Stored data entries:
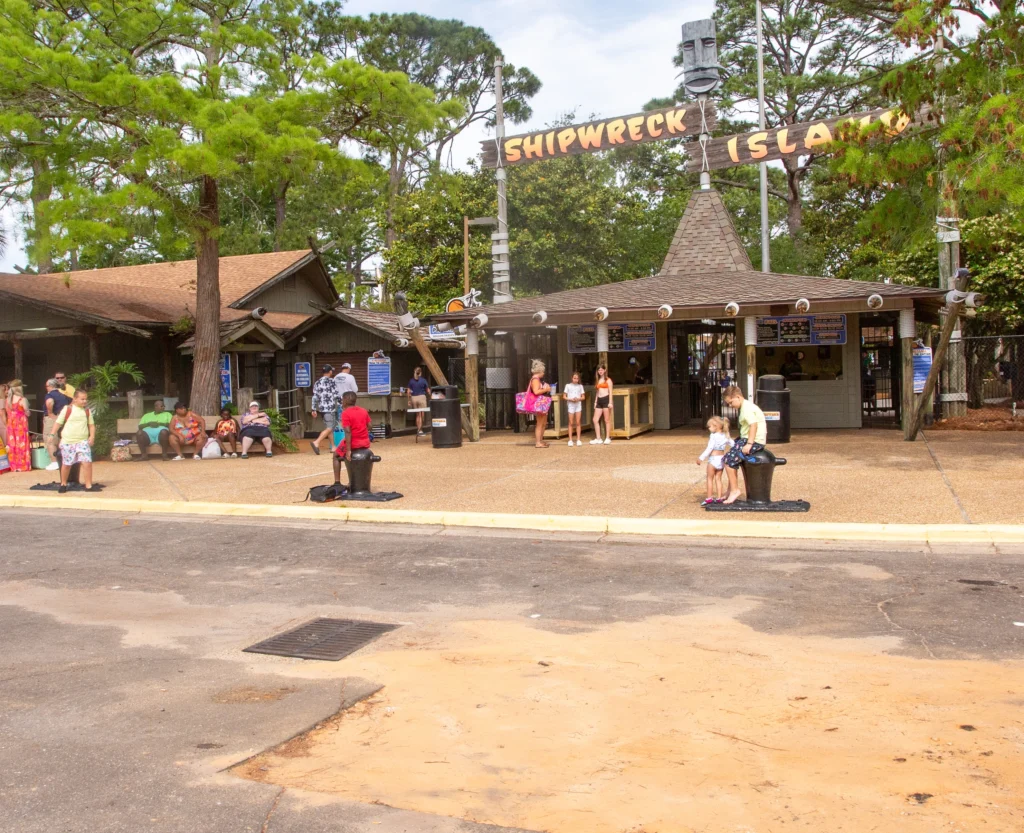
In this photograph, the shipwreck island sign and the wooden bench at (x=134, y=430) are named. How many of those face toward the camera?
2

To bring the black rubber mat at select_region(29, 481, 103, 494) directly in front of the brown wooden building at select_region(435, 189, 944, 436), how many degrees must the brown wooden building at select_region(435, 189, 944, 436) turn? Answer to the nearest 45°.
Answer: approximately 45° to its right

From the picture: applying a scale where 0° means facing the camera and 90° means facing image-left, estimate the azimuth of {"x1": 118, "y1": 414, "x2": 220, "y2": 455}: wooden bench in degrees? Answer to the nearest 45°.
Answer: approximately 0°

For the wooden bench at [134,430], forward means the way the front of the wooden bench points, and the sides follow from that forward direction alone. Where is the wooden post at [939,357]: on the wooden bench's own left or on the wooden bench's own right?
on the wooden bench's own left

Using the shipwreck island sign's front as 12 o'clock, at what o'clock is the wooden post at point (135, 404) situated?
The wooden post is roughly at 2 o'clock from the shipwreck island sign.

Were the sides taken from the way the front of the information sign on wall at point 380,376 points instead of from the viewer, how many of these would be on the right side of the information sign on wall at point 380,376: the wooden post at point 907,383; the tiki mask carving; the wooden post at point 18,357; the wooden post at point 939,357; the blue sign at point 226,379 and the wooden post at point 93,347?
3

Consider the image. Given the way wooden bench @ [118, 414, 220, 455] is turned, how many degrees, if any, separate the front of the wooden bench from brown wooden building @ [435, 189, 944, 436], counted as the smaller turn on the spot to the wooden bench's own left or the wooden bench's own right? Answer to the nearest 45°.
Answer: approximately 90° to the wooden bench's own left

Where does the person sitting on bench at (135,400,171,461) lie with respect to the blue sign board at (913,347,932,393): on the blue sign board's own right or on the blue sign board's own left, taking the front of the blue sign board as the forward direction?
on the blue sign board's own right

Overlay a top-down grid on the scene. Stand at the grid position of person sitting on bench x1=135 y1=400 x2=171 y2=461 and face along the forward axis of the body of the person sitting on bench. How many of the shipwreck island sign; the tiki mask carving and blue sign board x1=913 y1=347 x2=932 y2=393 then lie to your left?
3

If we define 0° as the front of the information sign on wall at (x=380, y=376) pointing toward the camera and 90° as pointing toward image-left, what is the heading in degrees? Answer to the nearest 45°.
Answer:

* _Work required_
The expected result is an exact transcription of the lines from the one containing "Where does the" through the end of the records above; please include both ends.

* _Worked solution_
Where does the person sitting on bench at (135,400,171,461) lie with respect to the blue sign board at (913,347,932,393): on the blue sign board's own right or on the blue sign board's own left, taking the front of the blue sign board as the forward direction?
on the blue sign board's own right

Overlay a top-down grid on the scene. Stand at the grid position of person sitting on bench x1=135 y1=400 x2=171 y2=461 and face along the forward axis of the body of the person sitting on bench. How many of the shipwreck island sign; the tiki mask carving and blue sign board x1=913 y1=347 x2=932 y2=393 then lie to your left?
3

If we define 0° as the front of the information sign on wall at (x=380, y=376) pointing toward the camera and 90° as pointing toward image-left, what is the heading in degrees? Answer to the nearest 45°.
Answer:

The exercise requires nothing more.